Robots Make Their Way into Operating Rooms

In an effort to better assist surgical technologists and surgeons alike, technology in the form of robots have been incorporated into the operating room of a Colorado medical center. Not only does the robot assist surgeons, but the technology allows for patients to undergo fewer incisions, feel less pain, and experience less scarring.

Since the incorporation of the da Vinci surgical system, patients usually go home the next day or, in some cases, even the day of surgery. The surgery is less painful on the patient, allowing for a shorter recuperation time and less pain during the recovery process. Before surgeons can use the robot, they must undergo extensive training and practice scenarios with a simulator.

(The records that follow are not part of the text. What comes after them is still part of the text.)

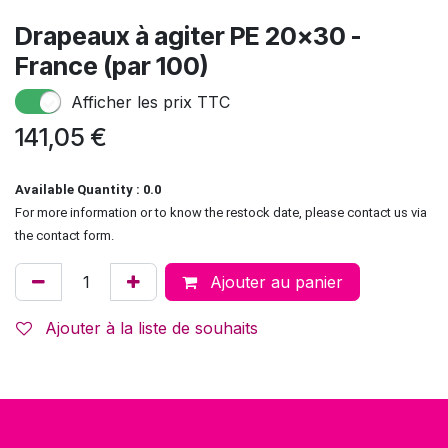
Drapeaux à agiter PE 20x30 -
France (par 100)
Afficher les prix TTC
141,05
€
Available Quantity : 0.0
For more information or to know the restock date, please contact us via
the contact form.
Ajouter au panier
Ajouter à la liste de souhaits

According to Stacy Childs, a urologist at the Yampa Valley Medical Center in Steamboat Springs, Colorado, the robot can make motions in three dimensions during a surgery with more precision than tools being held by a human hand. Child tracked 100 of his patients in recent years who elected to go to other hospitals outside the area simply because they had a robot, and claims that having the technology should allow patients to get treatment closer to home.

Purchased using funds donated from an anonymous donor, the robot copies the motions of the surgeon’s hands, wrists, and fingers in real-time. Although hospitals across the nation are turning to robots to assist in surgeries, they’re most commonly used during gynecological procedures.

According to the New York Times, over 1 million surgeries have been performed by da Vinci systems throughout the past decade.